Grinning, we offer obeisance. I had felt completely detached that I would never speak with Indradyumna Swami, nor associate with him closely. I was fully willing to just bask in his presence. And yet Krishna has His own agenda.

Just a moment to reflect, because now it’s time to jump in the car… again. Go, go, go! Now get this: Rupa – who’s been driving for all of four months – has to follow former-NYC-taxi-driver

Chaturatma in Atlanta rush-hour traffic. Yeah, the combination is ridiculous to me, too. We run several lights, cut off no less than three people, and practically bribe one to cut in front to make a left turn. We collapse in laughter! How insane! We’ve been joking since the start of the trip how our escapades should become a comic strip: The Musketeerinis. We even discuss our personas: Nama the calm princess, Rupa the wired hilarious one, and me, the anxious and sensible director.

The reason for our rush happens when we reach a gated community (in which we slip in after Chaturatma quite clandestinely). We had been told this was to be a hush-hush operatin of zipping in and zipping out of a certain apartment.

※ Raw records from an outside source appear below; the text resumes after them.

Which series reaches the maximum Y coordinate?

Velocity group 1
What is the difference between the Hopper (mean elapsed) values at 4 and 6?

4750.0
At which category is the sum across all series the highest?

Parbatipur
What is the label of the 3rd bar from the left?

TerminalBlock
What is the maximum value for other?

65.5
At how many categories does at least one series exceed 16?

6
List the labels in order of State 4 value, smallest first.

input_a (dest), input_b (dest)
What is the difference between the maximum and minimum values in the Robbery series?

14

We're all cool with parking and waiting for Maharaj to go in and come out, (Besides, if I don't move my tingling legs I swear they're going to run away) but we’re ushered over to dash upstairs with Maharaj, and as we climb to the apartment, we dog on Chaturatma for driving us nuts on the road (no pun intended).

Maharaj just chuckles.

Saturday, June 2, 2007

From Metal to Spirit...

I step into the templeroom, immediately enveloped by fragrant smoke from the fire sacrifice. And there They are: Chota Gaura Nitai. Lord Chaitanya and Lord Nityananda are dressed all in white, cloths covering Their eyes… but not Their smiles. The priest chants Vedic mantras while Kalindi sings an entrancing kirtan. I gaze at Gaura Nitai through the flames of the fire, captivated by Their forms.

Then Kalindi turns around to grin at me, her gorgeous eyes glinting. “You’re next,” she mouths. I laugh and scoot forward to join her. When I start another kirtan, I meditate on what’s going on, right now. Here I am, witnessing the instillation of these fascinating Deities. Thank you, Gaura Nitai, for allowing me to serve You.

Summer adventures have officially begun.

To write is to dare the soul. So write.